Spending less than I earn
I haven’t read Tanja Hester’s book, Work Optional: Retire Early The Non-Penny-Pinching Way, but I listened to the podcast that she did with Paula Pant about it. Tanja was able to retire early because she maintained the same standard of living, while steadily increasing her income (through promotions and raises) and saving/investing the difference.
Even after my income increased, I was able to maintain (and decrease) the same standard of living. Some changes I made where shopping less, cooking more at home, and tracking my daily spendings. I know exactly how much I spend each month, on what, and where. I’m working my way up the ladder to steadily increase my income and save the difference.
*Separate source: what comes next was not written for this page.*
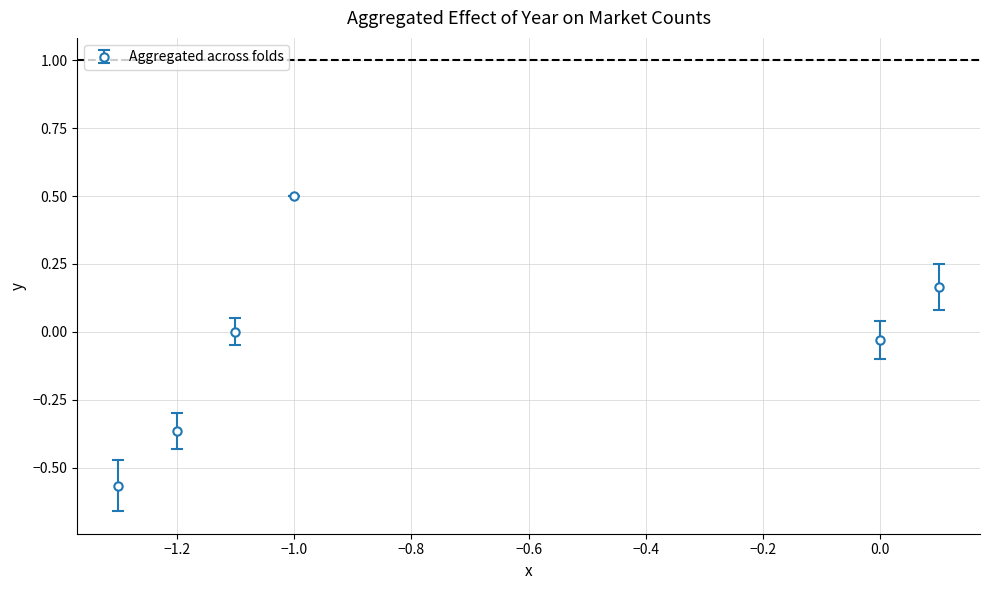

What is the greatest value displayed?

0.5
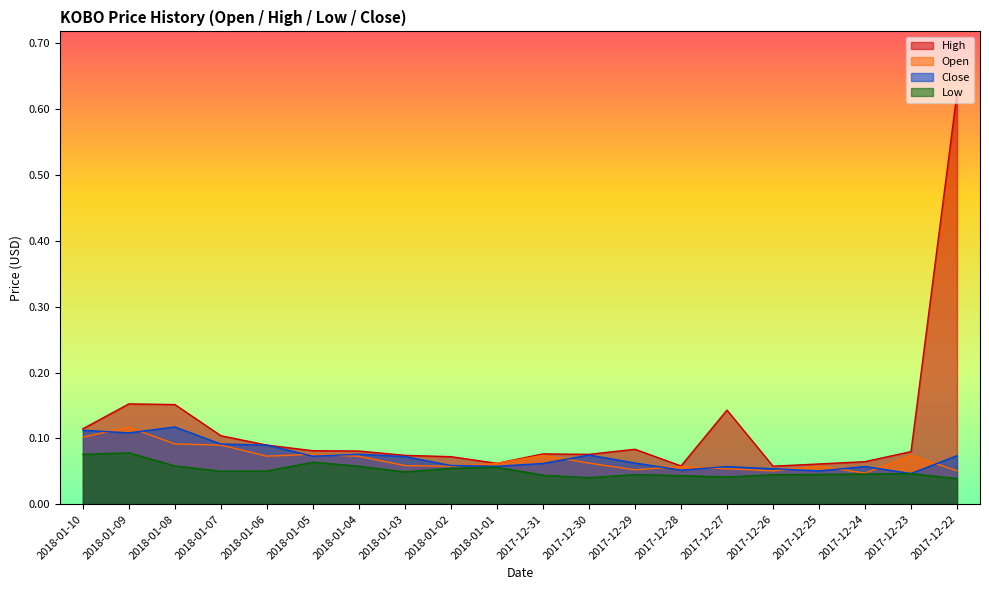

What is the label of the 17th point from the left?

2017-12-25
Having a supportive partner, friends, and family
When my boyfriend introduced me to FIRE (financial independence, retire early), I knew that it was the path I wanted take. As I got older, I couldn’t settle for one career path. I was undeclared for 2 years in college, until I realized I had a passion for Kinesiology, the study of human body movement. I may not have been passionate enough to become a physical therapist but personal training became a great side hustle.
I wanted to do numerous things without worrying about money and that’s what lead me to pursuing early retirement. And the best part is that my boyfriend and I are on the same journey. I get a tremendous amount of support from my friends and they’re always hyping me up. My parents are amazed at how much I save and even though they may not believe that I’ll be retiring around the same time as them, they still support me. I hope to become first generation millionaire in my family.
The things that have helped me save the most is keeping my living costs low (and/or the same), steadily increasing my income, setting up automatic contributions, and tracking my daily spendings. I don’t have debt or kids, but even on a middle class salary, I’m able to save over 50% of my post-tax income. I want to change the misconception that you need to make a six-figure salary in order to retire early and/or save.
We desire changes in our lives. We adapt-we grow-by making the right kinds of changes. All too often, however, we feel stuck. We’re doing the same things, making the same mistakes again and again. Do we wait for life to change us, or do we become agents of our own life changes?